Placement Agency Agreement, dated July 14, 2004, by and between Paradigm Genetics, Inc., a
Delaware corporation, and Stonegate Securities, Inc., a Texas corporation.
XxxxxxXxxxxxxxxxx.Xxx. Merger
On March 11, 2004, Paradigm Genetics, Inc. (now “Icoria, Inc.”) completed its acquisition of
XxxxxxXxxxxxxxxxx.Xxx, a Delaware corporation. TissueInformatics merged with and into Paradigm with
Paradigm continuing as the surviving corporation pursuant to the terms of an Agreement and Plan of
Merger among Paradigm, TissueInformatics and TVM V Life Science Ventures GmbH & Co., KG dated
January 29, 2004 and as amended on March 10, 2004.
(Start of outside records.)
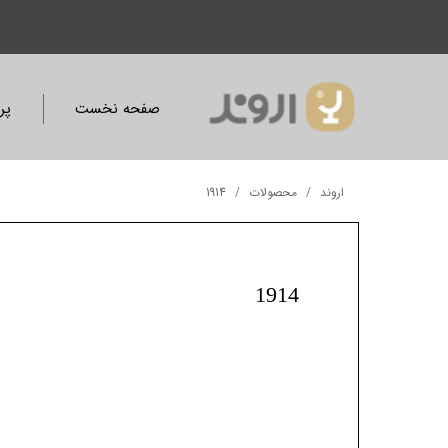
صفحه نخست
پر
اروند
محصولات
1914
1914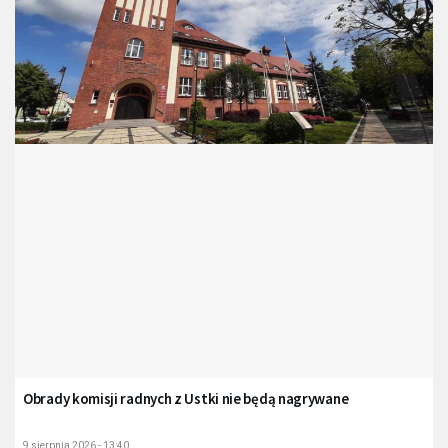
Obrady komisji radnych z Ustki nie będą nagrywane
9 sierpnia 2026 - 13:40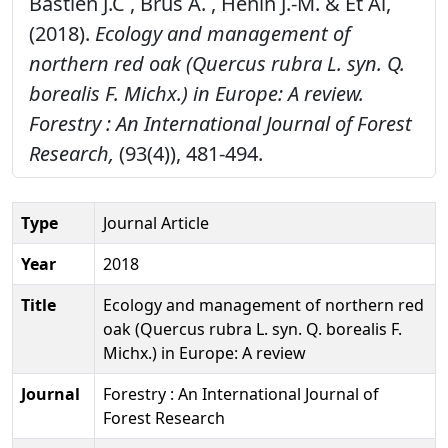
Bastien J.C , Brus A. , Henin J.-M. & Et Al,
(2018).
Ecology and management of
northern red oak (Quercus rubra L. syn. Q.
borealis F. Michx.) in Europe: A review.
Forestry : An International Journal of Forest
Research,
(93(4)), 481-494.
Type
Journal Article
Year
2018
Title
Ecology and management of northern red
oak (Quercus rubra L. syn. Q. borealis F.
Michx.) in Europe: A review
Journal
Forestry : An International Journal of
Forest Research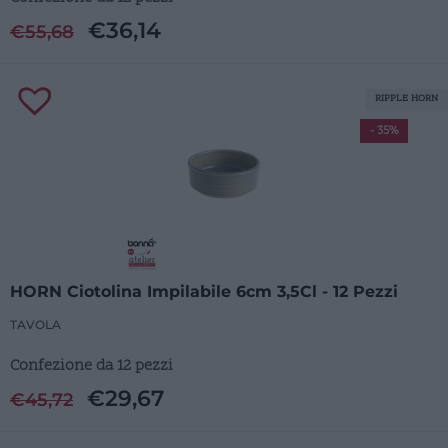
€
36,14
€
55,68
RIPPLE HORN
- 35%
HORN Ciotolina Impilabile 6cm 3,5Cl - 12 Pezzi
TAVOLA
Confezione da 12 pezzi
€
29,67
€
45,72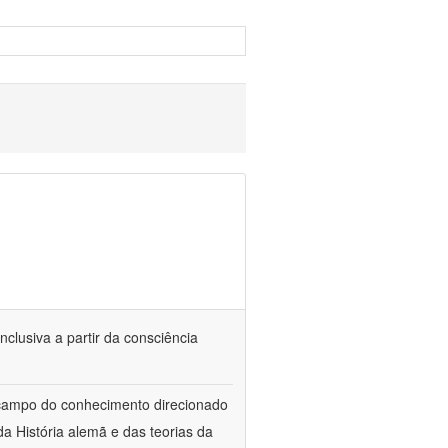
nclusiva a partir da consciência
 campo do conhecimento direcionado
a História alemã e das teorias da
The transaction is more fully disclosed in reports filed pursuant to the Securities Exchange
Act of 1934. See specifically, Form 8-K filed March 24, 2004 and the Form 10-K filed March 30,
2004.
Future Amendments and Additions to Employee Stock/Option Plans
Pursuant to recent stockholder vote, additions to existing and additional stock plans will be
registered. See definitive proxy statement filed March 31, 2004.